États-Unis : Le mouvement syndical au bord du précipice

Livre : Des syndicats domestiqués. Répression patronale et résistance syndicale aux Etats-Unis

L’idéologie néolibérale a vu le jour aux États-Unis et a pu s’y développer et se répandre dans le monde à cause de la faiblesse du mouvement syndical américain. C’est la thèse de Rick Fantasia et Kim Voss dans leur excellent petit ouvrage qui vient d’être traduit en français sous le titre Des syndicats domestiqués, Répression patronale et résistance syndicale aux États-Unis.

Les auteurs expliquent les racines historiques de la faiblesse actuelle du mouvement syndical américain – à peine 14 % de la main-d’œuvre est syndiquée – mais aussi structurelles. Presque un tiers de la main-d’œuvre, expliquent-ils, est employé temporairement, en leasing, en sous-traitance, à temps partiel ou à son compte.

Dans l’introduction, ils soulignent l’importance mondiale du mouvement syndical américain.

« La presse et l’imaginaire populaire américains considèrent que les États-Unis sont supérieurs à l’Europe de l’Ouest dans un certain nombre de domaines : les Américains, dit-on, possèdent le niveau de vie le plus élevé du monde, ont droit aux soins médicaux les meilleurs, fournissent le travail le plus productif, et ainsi de suite. De telles affirmations ont pour but de promouvoir le néolibéralisme américain et de l’ériger en modèle pour le reste du monde.

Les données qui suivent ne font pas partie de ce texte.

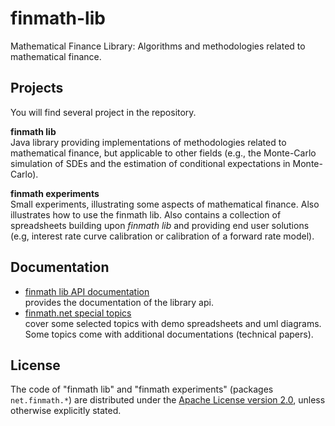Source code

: finmath-lib
===========

Mathematical Finance Library: Algorithms and methodologies related to mathematical finance.

Projects
--------

You will find several project in the repository.

**finmath lib**  
    Java library providing implementations of methodologies related to
    mathematical finance, but applicable to other fields (e.g., the
    Monte-Carlo simulation of SDEs and the estimation of conditional
    expectations in Monte-Carlo).

**finmath experiments**  
    Small experiments, illustrating some aspects of mathematical
    finance. Also illustrates how to use the finmath lib. Also contains
    a collection of spreadsheets building upon *finmath lib* and
    providing end user solutions (e.g, interest rate curve calibration
    or calibration of a forward rate model).

Documentation
-------------

-   [finmath lib API documentation][]  
     provides the documentation of the library api.
-   [finmath.net special topics][]  
     cover some selected topics with demo spreadsheets and uml diagrams.
    Some topics come with additional documentations (technical papers).


License
-------

The code of "finmath lib" and "finmath experiments" (packages
`net.finmath.*`) are distributed under the [Apache License version
2.0][], unless otherwise explicitly stated.

  [finmath lib API documentation]: http://www.finmath.net/java/finmath-lib/doc/
  [finmath.net special topics]: http://www.finmath.net/topics
  [Apache License version 2.0]: http://www.apache.org/licenses/LICENSE-2.0.html
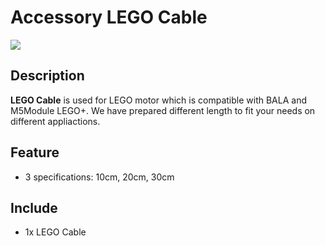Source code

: # Accessory LEGO Cable

<div class="product_pic"><img src="assets/img/product_pics/accessory/lego_cable_01.jpg"></div>

## Description

**LEGO Cable** is used for LEGO motor which is compatible with BALA and M5Module LEGO+. We have prepared different length to fit your needs on different appliactions.

## Feature

-  3 specifications: 10cm, 20cm, 30cm

## Include

- 1x LEGO Cable

<script>

   var purchase_link = 'https://m5stack.com/collections/m5-accessory/products/m5stack-lego-motor-adapter-cable';

   anchor_search(purchase_link);
   scrollFunc();

</script>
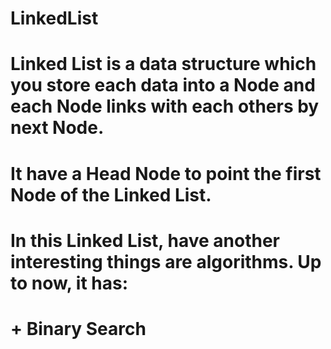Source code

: # LinkedList

# Linked List is a data structure which you store each data into a Node and each Node links with each others by next Node.
# It have a Head Node to point the first Node of the Linked List.

# In this Linked List, have another interesting things are algorithms. Up to now, it has:
#    + Binary Search
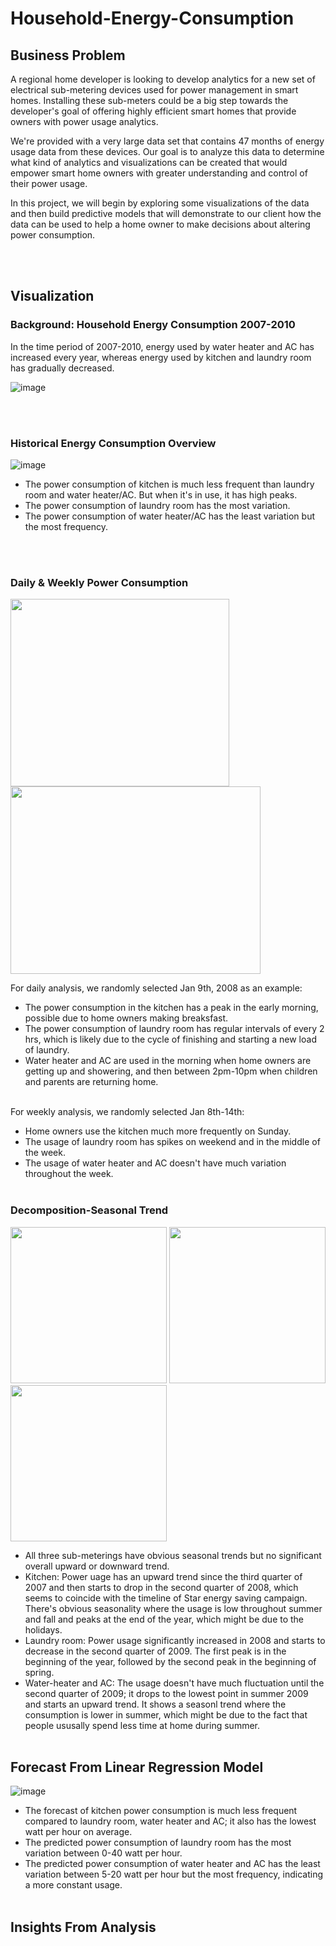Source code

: # Household-Energy-Consumption
## Business Problem
A regional home developer is looking to develop analytics for a new set of electrical sub-metering devices used for power management in smart homes. Installing these sub-meters could be a big step towards the developer's goal of offering highly efficient smart homes that provide owners with power usage analytics.

We're provided with a very large data set that contains 47 months of energy usage data from these devices. Our goal is to analyze this data to determine what kind of analytics and visualizations can be created that would empower smart home owners with greater understanding and control of their power usage.

In this project, we will begin by exploring some visualizations of the data and then build predictive models that will demonstrate to our client how the data can be used to help a home owner to make decisions about altering power consumption.

<br/><br/>
## Visualization
### Background: Household Energy Consumption 2007-2010
In the time period of 2007-2010, energy used by water heater and AC has increased every year, whereas energy used by kitchen and laundry room has gradually decreased.

![image](https://user-images.githubusercontent.com/57699414/80930401-98f0e880-8d70-11ea-9543-3583a2900d2c.png)


<br/><br/>
### Historical Energy Consumption Overview

![image](https://user-images.githubusercontent.com/57699414/80930815-20d7f200-8d73-11ea-85bc-f9a05e22bb57.png)

- The power consumption of kitchen is much less frequent than laundry room and water heater/AC. But when it's in use, it has high peaks.
- The power consumption of laundry room has the most variation.
- The power consumption of water heater/AC has the least variation but the most frequency.


<br/><br/>
### Daily & Weekly Power Consumption

<p float="left">
   <img src="https://user-images.githubusercontent.com/57699414/80933395-cb0a4680-8d80-11ea-8ae4-4edf35d90082.png"
	height="300" width="350" />
   <img src="https://user-images.githubusercontent.com/57699414/80933786-43bdd280-8d82-11ea-9bda-68f1f80585b9.png"
	height="300" width="400" />
</p>

For daily analysis, we randomly selected Jan 9th, 2008 as an example:
- The power consumption in the kitchen has a peak in the early morning, possible due to home owners making breaksfast.
- The power consumption of laundry room has regular intervals of every 2 hrs, which is likely due to the cycle of finishing and starting a new load of laundry.
- Water heater and AC are used in the morning when home owners are getting up and showering, and then between 2pm-10pm when children and parents are returning home.
<br/><br/>

For weekly analysis, we randomly selected Jan 8th-14th:
- Home owners use the kitchen much more frequently on Sunday.
- The usage of laundry room has spikes on weekend and in the middle of the week.
- The usage of water heater and AC doesn't have much variation throughout the week.
<br/><br/>


### Decomposition-Seasonal Trend

<p float="left">
   <img src="https://user-images.githubusercontent.com/57699414/80935458-efb6ec00-8d89-11ea-961f-9f68cba3b2e3.png"
	height="250" width="250" />
   <img src="https://user-images.githubusercontent.com/57699414/80935483-137a3200-8d8a-11ea-87dc-87b749ae25d3.png"
	height="250" width="250" />
   <img src="https://user-images.githubusercontent.com/57699414/80935498-22f97b00-8d8a-11ea-8508-a43eedf11fe2.png"
	height="250" width="250" />
</p>

- All three sub-meterings have obvious seasonal trends but no significant overall upward or downward trend.
- Kitchen:
Power uage has an upward trend since the third quarter of 2007 and then starts to drop in the second quarter of 2008, which seems to coincide with the timeline of Star energy saving campaign. There's obvious seasonality where the usage is low throughout summer and fall and peaks at the end of the year, which might be due to the holidays.
- Laundry room:
Power usage significantly increased in 2008 and starts to decrease in the second quarter of 2009. The first peak is in the beginning of the year, followed by the second peak in the beginning of spring.
- Water-heater and AC:
The usage doesn't have much fluctuation until the second quarter of 2009; it drops to the lowest point in summer 2009 and starts an upward trend. It shows a seasonl trend where the consumption is lower in summer, which might be due to the fact that people ususally spend less time at home during summer.
<br/><br/>

## Forecast From Linear Regression Model

![image](https://user-images.githubusercontent.com/57699414/80935812-9cde3400-8d8b-11ea-9b90-bd6016b66400.png)

- The forecast of kitchen power consumption is much less frequent compared to laundry room, water heater and AC; it also has the lowest watt per hour on average.
- The predicted power consumption of laundry room has the most variation between 0-40 watt per hour.
- The predicted power consumption of water heater and AC has the least variation between 5-20 watt per hour but the most frequency, indicating a more constant usage.
<br/><br/>

## Insights From Analysis







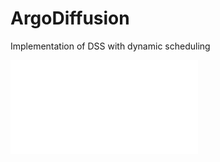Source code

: # ArgoDiffusion
Implementation of DSS with dynamic scheduling

![](images/images/dss-concept.pdf?raw=true)
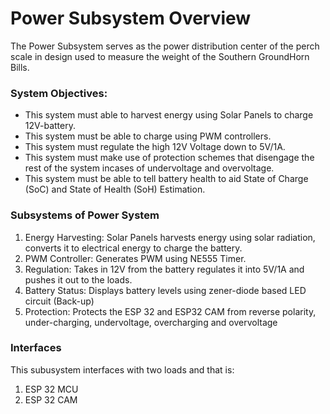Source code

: 
# Power Subsystem Overview

The Power Subsystem serves as the power distribution center of the perch scale in design used to measure the weight of the Southern GroundHorn Bills.

### System Objectives:
* This system must able to harvest energy using Solar Panels to charge 12V-battery.
* This system must be able to charge using PWM controllers.
* This system must regulate the high 12V Voltage down to 5V/1A.
* This system must make use of protection schemes that disengage the rest of the system incases of undervoltage and overvoltage.
* This system must be able to tell battery health to aid State of Charge (SoC) and State of Health (SoH) Estimation.
 
### Subsystems of Power System
1. Energy Harvesting: Solar Panels harvests energy using solar radiation, converts it to electrical energy to charge the battery.
2. PWM Controller: Generates PWM using NE555 Timer.
3. Regulation: Takes in 12V from the battery regulates it into 5V/1A and pushes it out to the loads.
4. Battery Status: Displays battery levels using zener-diode based LED circuit (Back-up)
5. Protection: Protects the ESP 32 and ESP32 CAM from reverse polarity, under-charging, undervoltage, overcharging and overvoltage

### Interfaces
This subusystem interfaces with two loads and that is:
1. ESP 32 MCU 
2. ESP 32 CAM 

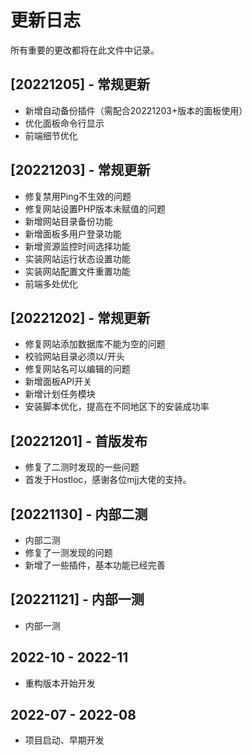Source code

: # 更新日志

所有重要的更改都将在此文件中记录。


## [20221205] - 常规更新

- 新增自动备份插件（需配合20221203+版本的面板使用）
- 优化面板命令行显示
- 前端细节优化

## [20221203] - 常规更新

- 修复禁用Ping不生效的问题
- 修复网站设置PHP版本未赋值的问题
- 新增网站目录备份功能
- 新增面板多用户登录功能
- 新增资源监控时间选择功能
- 实装网站运行状态设置功能
- 实装网站配置文件重置功能
- 前端多处优化

## [20221202] - 常规更新

- 修复网站添加数据库不能为空的问题
- 校验网站目录必须以/开头
- 修复网站名可以编辑的问题
- 新增面板API开关
- 新增计划任务模块
- 安装脚本优化，提高在不同地区下的安装成功率

## [20221201] - 首版发布

- 修复了二测时发现的一些问题
- 首发于Hostloc，感谢各位mjj大佬的支持。

## [20221130] - 内部二测

- 内部二测
- 修复了一测发现的问题
- 新增了一些插件，基本功能已经完善

## [20221121] - 内部一测

- 内部一测

## 2022-10 - 2022-11

- 重构版本开始开发

## 2022-07 - 2022-08

- 项目启动、早期开发
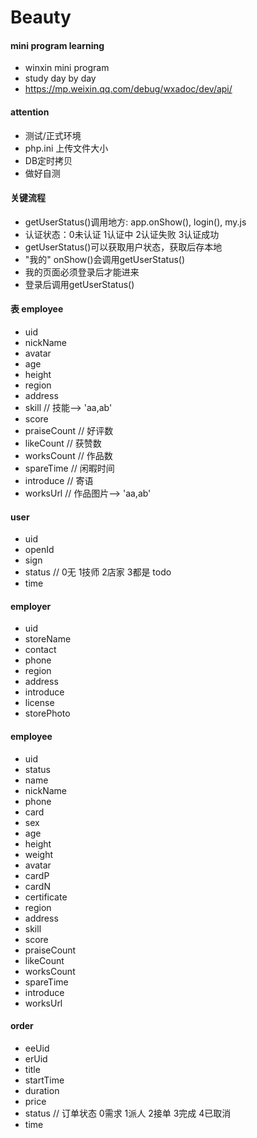 # Beauty

#### mini program learning 
- winxin mini program
- study day by day
- https://mp.weixin.qq.com/debug/wxadoc/dev/api/

#### attention
- 测试/正式环境
- php.ini 上传文件大小
- DB定时拷贝
- 做好自测

#### 关键流程
- getUserStatus()调用地方: app.onShow(), login(), my.js
- 认证状态：0未认证  1认证中  2认证失败  3认证成功
- getUserStatus()可以获取用户状态，获取后存本地
- "我的" onShow()会调用getUserStatus()
- 我的页面必须登录后才能进来
- 登录后调用getUserStatus()

#### 表 employee
- uid
- nickName
- avatar
- age
- height
- region
- address
- skill // 技能--> 'aa,ab'
- score
- praiseCount // 好评数
- likeCount  // 获赞数
- worksCount // 作品数
- spareTime  // 闲暇时间
- introduce  // 寄语
- worksUrl   // 作品图片--> 'aa,ab'

#### user
- uid
- openId
- sign
- status // 0无 1技师 2店家 3都是 todo 
- time

#### employer
- uid
- storeName
- contact
- phone
- region
- address
- introduce
- license
- storePhoto

#### employee
- uid
- status 
- name
- nickName
- phone
- card 
- sex
- age
- height
- weight
- avatar
- cardP
- cardN
- certificate
- region
- address
- skill
- score
- praiseCount
- likeCount
- worksCount
- spareTime
- introduce
- worksUrl

#### order
- eeUid
- erUid
- title
- startTime
- duration
- price
- status // 订单状态 0需求 1派人 2接单 3完成 4已取消
- time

« Elles sont pourtant, en grande partie, fondées sur des illusions. En fait, ce qui distingue réellement les États-Unis de l’Europe de l’Ouest n’est ni le marché de l’emploi florissant ni la haute productivité souvent cités mais, au contraire, l’absence de protection sociale (sécurité sociale, garde des enfants, congés parentaux payés, etc.), le surmenage et une scandaleuse inégalité constitués en normes.

« Ces aspects réels et spécifiques de la société américaine sont aussi et surtout le résultat de la faiblesse historique du syndicalisme qui s’est cristallisé, depuis la Seconde Guerre mondiale, en une série d’organisations fermées, regroupant des travailleurs syndiqués pour des raisons corporatistes, et non pas un large mouvement représentant la classe ouvrière dans son ensemble.

« C’est cette faiblesse qui explique l’émergence du néolibéralisme comme discours politique dominant et qui a permis au capitalisme américain de s’imposer au reste du monde. Dans l’utopie néolibérale, il n’y a pas de place pour les syndicats et la survie d’un mouvement syndical aux États-Unis est devenue un réel et grave problème. Comme le capitalisme et le syndicalisme américain sont liés par une relation de dépendance mutuelle, la tentative même de destruction des seconds par le premier a produit une extraordinaire contre-offensive qui ouvre un univers de nouvelles possibilités sociales. Les enjeux sont donc immenses, et ce, pas seulement pour la société américaine, mais aussi pour le reste du monde. »

Cette vision pessimiste est tempérée par les importants mouvements de syndicalisation dans le secteur des services qui ont eu lieu ces dernières années à Los Angeles et Las Vegas et dont les auteurs décrivent les péripéties. Cela les amène à poser la question essentielle : « Il ne fait aucun doute que quelque chose d’important se passe aux États-Unis et qu’il faut s’y intéresser. S’agit-il cependant du réveil du mouvement syndical après un long sommeil ou du dernier sursaut d’un dinosaure sur le point de disparaître ? »

Rick Fantasia et Kim Voss, Des syndicats domestiqués. Répression patronale et résistance syndicale aux Etats-Unis. Éditions Raisons d’agir. 2003. 175 pages.